## JOB ITEM
Rewrite the items from the line with "PROMOTHEUS.IT" to the line with "ÚNETE A LA COMUNIDAD", changing "dominio" to "sito" and leaving every other character unchanged; omit the pictures from the output.

== AVAILABLE DATA

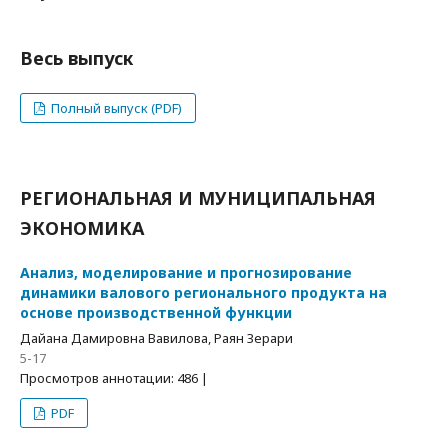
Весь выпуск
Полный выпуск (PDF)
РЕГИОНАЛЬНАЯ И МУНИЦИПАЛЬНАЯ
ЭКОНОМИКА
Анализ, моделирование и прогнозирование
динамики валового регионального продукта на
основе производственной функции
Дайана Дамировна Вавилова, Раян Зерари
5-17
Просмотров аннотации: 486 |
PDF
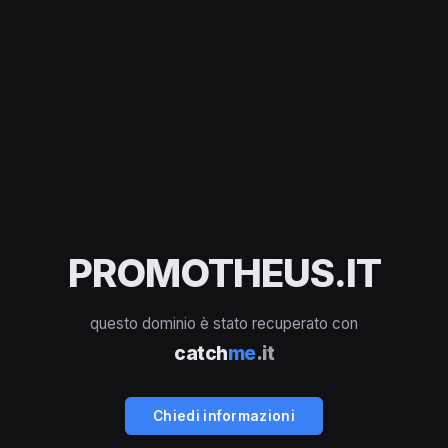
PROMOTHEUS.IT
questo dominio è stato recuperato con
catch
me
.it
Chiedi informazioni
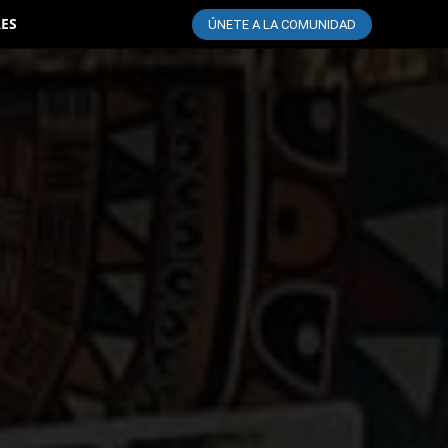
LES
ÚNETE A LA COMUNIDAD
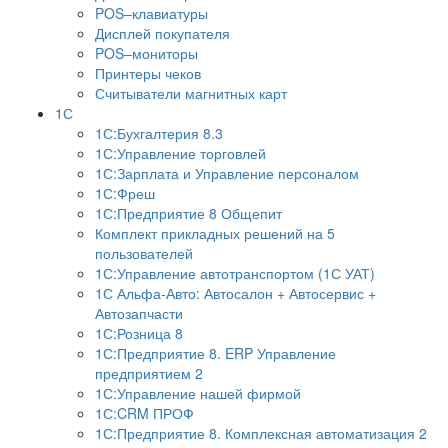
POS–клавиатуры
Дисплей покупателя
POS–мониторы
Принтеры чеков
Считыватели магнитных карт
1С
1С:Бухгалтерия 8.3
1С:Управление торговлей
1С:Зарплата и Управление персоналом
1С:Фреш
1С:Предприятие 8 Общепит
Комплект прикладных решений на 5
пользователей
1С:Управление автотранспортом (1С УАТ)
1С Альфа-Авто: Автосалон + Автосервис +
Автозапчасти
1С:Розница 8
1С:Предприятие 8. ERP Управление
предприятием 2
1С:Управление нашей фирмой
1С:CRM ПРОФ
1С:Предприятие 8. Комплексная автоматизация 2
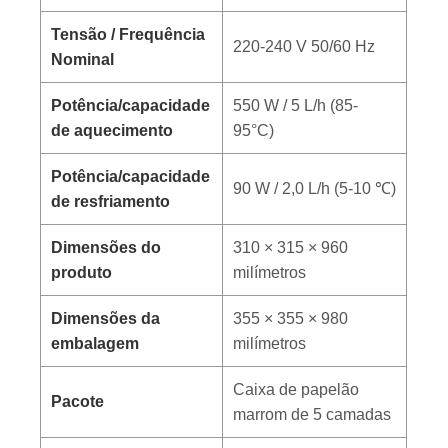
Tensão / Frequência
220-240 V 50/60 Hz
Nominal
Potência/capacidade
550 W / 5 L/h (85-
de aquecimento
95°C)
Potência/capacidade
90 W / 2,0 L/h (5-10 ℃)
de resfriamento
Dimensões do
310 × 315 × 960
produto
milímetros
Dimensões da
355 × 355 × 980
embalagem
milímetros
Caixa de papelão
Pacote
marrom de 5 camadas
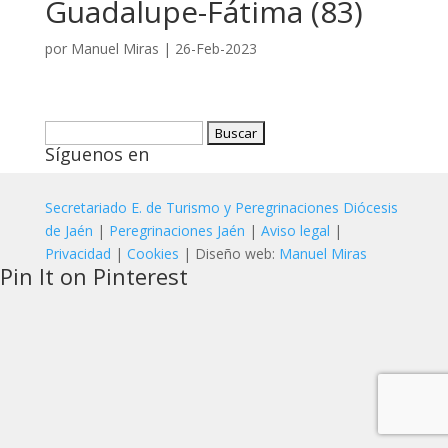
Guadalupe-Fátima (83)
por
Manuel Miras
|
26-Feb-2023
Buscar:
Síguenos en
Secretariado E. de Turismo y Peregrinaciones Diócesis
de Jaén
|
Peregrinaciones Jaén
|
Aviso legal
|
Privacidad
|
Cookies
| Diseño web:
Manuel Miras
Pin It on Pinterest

====

## TASK RESULT
PROMOTHEUS.IT
questo sito è stato recuperato con
catch
me
.it
Chiedi informazioni
LES
ÚNETE A LA COMUNIDAD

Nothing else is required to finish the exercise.